## EXERCISES TO COMPLETE
1 > Does each statement agree with the sermon excerpt? Answer yes or no for each and quote the words from the sermon excerpt that decide it. (a) Bull Run is cited as proof of ignorance of the mind of the Lord. (b) God has since let the nation enthrone another idol. (c) The inaugural passage speaks of two hundred and fifty years of unrequited toil.
2 > Please duplicate the sermon excerpt from "A bare enumeration" up to and including "prominent must suffice.".

## PROVIDED PASSAGE

────────────────

A bare enumeration of events that go to substantiate this idea, is impossible in the brief hour allotted to this discourse. The simplest refference to a few of the most signal and prominent must suffice.
The first mortifying failure of our arms at Bull Run may be instanced as proof of our ignorance of the mind of the Lord.
And right upon the heel of that national humiliation, the people’s cry was for a Leader. We were ready to make an idol of him who should redeem us from that great shame, by marshaling our armed hosts and leading them out to victory. The man came whom we thought equal to the crisis, and we were almost run mad with hero-worship. The country rang with his idolatrous praise. But God broke our idol to our faces. And he has not allowed us to enthrone another since. The honors of victory have been so divided and shared by those in civil and military position, that the nation is in no danger of being swept away by a passionate idolatry, or of bowing down to a hero as to a god confessed. Even the lamented dead, notwithstanding his prominence and personal worthiness and conspicuous agency and commanding influence, was always made by an inscrutable Providence to appear in the eyes of the people simply as
the Lord’s instrument. I deem it a thing of God, that no man in the cabinet or in the field, has been thrust to such unrivaled eminence and been permitted to bear off so many and such peerless honors, as to leave us a nation of idolaters, with our trust in an arm of flesh. To day, more truly than ever, we bow and believe, as in the hush of silence, in awe of this new proof of the mysterious ways of God, we listen to a voice from the opening heavens, saying, “Be still, and know that I am God. I will be exalted among the heathen, I will be exalted in the earth.”
Still further is it seen that the judgments of the most High are unsearchable in this: that while in the beginning of the strife we sent heralds and proclamations in advance of our armies, announcing to traitors that the. institution which had given birth to treason, and nursed the foul offspring until it grew strong enough to attempt the life of the nation, was not to be interfered with, God’s purpose was to make this war the instrument of so upheaving that institution, that of its foundations, not one stone should be left upon another. Fools and blind at first, we found out the way of the Lord at last, and he, whose tongue shall never speak God’s truth to the nation again, made official recognition of it, in words that should be engraven on our hearts forever. Solemnly, reverently, as if moved by an impulse from on high, he said in his late inaugural, “If God wills that this mighty scourge of war continue until all the wealth piled by the bondman’s two hundred and fifty years of unrequited toil shall be sunk, and until every drop of blood drawn with the lash shall be paid by another drawn with the sword, as was said three thousand years ago, so still it must be said, that the judgments of the Lord are true and righteous altogether.”

────────────────

## INFORMATION PROVIDED
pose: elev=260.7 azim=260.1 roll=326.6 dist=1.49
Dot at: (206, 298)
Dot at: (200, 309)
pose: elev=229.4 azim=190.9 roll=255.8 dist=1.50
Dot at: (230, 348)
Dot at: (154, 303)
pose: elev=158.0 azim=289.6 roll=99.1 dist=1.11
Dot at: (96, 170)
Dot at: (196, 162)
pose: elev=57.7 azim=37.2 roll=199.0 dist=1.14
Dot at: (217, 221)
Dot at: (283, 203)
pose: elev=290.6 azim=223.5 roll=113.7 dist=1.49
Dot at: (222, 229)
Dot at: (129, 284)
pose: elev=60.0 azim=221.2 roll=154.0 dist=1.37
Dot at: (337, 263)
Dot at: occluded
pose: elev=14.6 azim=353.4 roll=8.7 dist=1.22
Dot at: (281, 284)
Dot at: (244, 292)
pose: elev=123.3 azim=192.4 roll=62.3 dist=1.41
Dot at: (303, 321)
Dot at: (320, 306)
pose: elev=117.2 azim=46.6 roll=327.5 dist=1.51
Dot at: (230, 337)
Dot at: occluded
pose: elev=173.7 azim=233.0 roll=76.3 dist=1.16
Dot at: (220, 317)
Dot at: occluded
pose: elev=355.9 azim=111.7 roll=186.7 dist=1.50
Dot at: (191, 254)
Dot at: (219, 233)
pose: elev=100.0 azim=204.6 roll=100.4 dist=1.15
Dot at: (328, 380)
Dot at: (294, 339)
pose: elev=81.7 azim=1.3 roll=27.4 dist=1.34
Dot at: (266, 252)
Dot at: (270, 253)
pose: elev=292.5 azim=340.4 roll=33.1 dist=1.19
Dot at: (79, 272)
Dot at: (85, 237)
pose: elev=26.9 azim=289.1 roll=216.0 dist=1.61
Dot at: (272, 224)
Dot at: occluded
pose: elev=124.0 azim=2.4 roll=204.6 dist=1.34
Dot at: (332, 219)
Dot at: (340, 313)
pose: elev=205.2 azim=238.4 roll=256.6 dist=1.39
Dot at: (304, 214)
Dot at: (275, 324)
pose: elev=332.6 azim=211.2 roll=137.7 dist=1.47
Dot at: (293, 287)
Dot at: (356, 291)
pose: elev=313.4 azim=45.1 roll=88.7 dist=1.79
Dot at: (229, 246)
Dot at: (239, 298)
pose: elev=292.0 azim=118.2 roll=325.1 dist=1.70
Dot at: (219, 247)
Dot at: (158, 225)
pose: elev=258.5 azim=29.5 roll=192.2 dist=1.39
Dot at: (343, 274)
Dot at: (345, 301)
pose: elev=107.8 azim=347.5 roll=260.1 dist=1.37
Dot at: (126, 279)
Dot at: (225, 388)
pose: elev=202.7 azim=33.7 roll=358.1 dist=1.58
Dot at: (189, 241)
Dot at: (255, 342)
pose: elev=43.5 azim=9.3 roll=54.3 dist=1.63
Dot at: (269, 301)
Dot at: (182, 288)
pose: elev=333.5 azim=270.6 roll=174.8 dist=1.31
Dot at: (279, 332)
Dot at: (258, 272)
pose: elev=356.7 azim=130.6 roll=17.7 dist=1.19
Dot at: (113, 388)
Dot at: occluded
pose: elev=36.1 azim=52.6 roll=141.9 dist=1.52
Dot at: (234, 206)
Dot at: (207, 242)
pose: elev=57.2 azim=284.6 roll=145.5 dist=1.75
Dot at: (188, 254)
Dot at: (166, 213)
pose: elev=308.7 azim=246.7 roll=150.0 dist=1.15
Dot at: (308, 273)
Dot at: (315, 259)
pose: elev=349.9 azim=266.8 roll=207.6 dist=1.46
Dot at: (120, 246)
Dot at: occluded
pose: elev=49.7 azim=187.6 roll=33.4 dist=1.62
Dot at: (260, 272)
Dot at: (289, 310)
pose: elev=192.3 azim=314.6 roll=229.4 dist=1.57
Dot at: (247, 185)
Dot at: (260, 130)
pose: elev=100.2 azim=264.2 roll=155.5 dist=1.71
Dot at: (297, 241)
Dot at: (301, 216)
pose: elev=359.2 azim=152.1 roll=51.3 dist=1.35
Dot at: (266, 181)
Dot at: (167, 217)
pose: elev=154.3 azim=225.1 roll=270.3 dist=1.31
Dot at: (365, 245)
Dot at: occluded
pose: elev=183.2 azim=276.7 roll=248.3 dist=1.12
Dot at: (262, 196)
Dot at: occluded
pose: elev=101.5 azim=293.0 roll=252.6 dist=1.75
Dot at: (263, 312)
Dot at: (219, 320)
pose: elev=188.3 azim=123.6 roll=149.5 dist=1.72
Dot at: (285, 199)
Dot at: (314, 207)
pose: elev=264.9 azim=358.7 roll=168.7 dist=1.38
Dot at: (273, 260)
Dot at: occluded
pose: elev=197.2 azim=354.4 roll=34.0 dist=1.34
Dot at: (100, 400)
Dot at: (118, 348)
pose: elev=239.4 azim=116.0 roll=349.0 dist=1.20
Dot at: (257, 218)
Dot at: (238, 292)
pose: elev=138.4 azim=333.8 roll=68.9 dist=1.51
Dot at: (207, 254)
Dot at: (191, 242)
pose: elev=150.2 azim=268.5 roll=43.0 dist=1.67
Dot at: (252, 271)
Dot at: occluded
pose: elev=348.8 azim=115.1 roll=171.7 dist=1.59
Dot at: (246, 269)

────────────────

## TASK SOLUTIONS
1 >
(a) Yes: "The first mortifying failure of our arms at Bull Run may be instanced as proof of our ignorance of the mind of the Lord."
(b) No: "And he has not allowed us to enthrone another since."
(c) Yes: "the bondman’s two hundred and fifty years of unrequited toil"

2 >
A bare enumeration of events that go to substantiate this idea, is impossible in the brief hour allotted to this discourse. The simplest refference to a few of the most signal and prominent must suffice.